March Madness: Waxing Poetic About Seeds And Rankings
by Tim Furious

Success Of Top-Ranked Team Nationally
Only nine teams have entered March Madness as the top-ranked team in the country, and then gone on to win the whole thing. Those teams include the 1982 and 2009 UNC Tar Heels, the 1992 and 2001 Duke Blue Devils, 1995 UCLA Bruins, 2000 Michigan State Spartans, the 2002 Maryland Terrapins and the 2007 Florida Gators.
The Kansas Jayhawks are the top-ranked team in the country and are now slated with a 30% chance of winning the tournament if you consider the success of past number-one teams in March Madness betting. At +175, they also have the steepest odds to win the title with Kentucky trailing behind at +350.
What To Learn From 2009
In last year’s March Madness tournament, won by the UNC Tar Heels, the pollsters finally got everything right. Last year marked the first time that all 12 of the first, second and third seeded teams advanced to the Sweet 16. That means if you advance all the top-3 teams in each region, you have a 3% chance of being right based on the history of March Madness bracket betting.
The one team that I’ve pin pointed as the team to screw up the chance of the top-3 seeds advancing is the #3 New Mexico Lobos in the East Region. Their seed is more of a reflection of how bad the Mountain West Conference is. Beware of banking on top-seeds just because of the pollsters rankings.
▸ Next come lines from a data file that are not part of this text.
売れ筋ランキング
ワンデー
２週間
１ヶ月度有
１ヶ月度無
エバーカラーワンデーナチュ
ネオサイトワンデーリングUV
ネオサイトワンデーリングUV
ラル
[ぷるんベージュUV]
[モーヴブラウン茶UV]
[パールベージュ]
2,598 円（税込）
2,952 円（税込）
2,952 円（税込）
They have only got it right once in the past 30 years of The Madness.
First Round Probabilities
In what makes for easy percentages, the 64-team tournament has existed since 1985 and the first round matchups have battled it out 100 times. Here’s the breakdown:
- #8 Seed over #9 Seed (46% chance of victory)
- #7 Seed over #10 Seed (61% chance of victory)
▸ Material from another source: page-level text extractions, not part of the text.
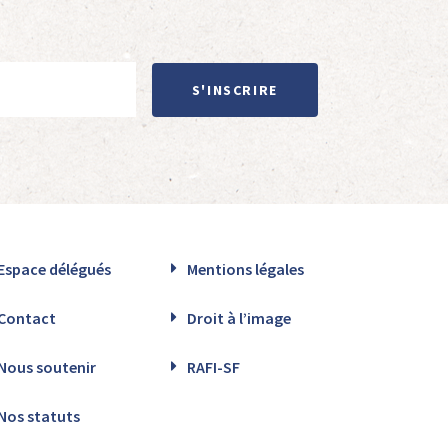
S'INSCRIRE
Espace délégués
Mentions légales
Contact
Droit à l’image
Nous soutenir
RAFI-SF
Nos statuts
- #6 Seed over #11 Seed (69% chance of victory)
- #5 Seed over #12 Seed (66% chance of victory)
- #4 Seed over #13 Seed (79% chance of victory)
- #3 Seed over #14 Seed (85% chance of victory)
- #2 Seed over #15 Seed (96% chance of victory)
- #1 Seed over #16 Seed (100% chance of victory)
Best Low Seed With Historical Edge
This one’s easy. The #11 seed has advanced to the vaunted Final Four twice in the past 24 years giving them the highest percentage of success to get to the championship game as a low seed. In the past, Villanova in 1985 has been the only one of the lower seeded teams has advanced to, and won, the championship title.
The #11 seeds for 2010 March Madness are Minnesota, San Diego State, Washington and Old Dominion. The best team in that cluster of hapless teams is actually the Minnesota Golden Gophers, who advanced all the way to the Big Ten Championship game as the sixth seed in the conference.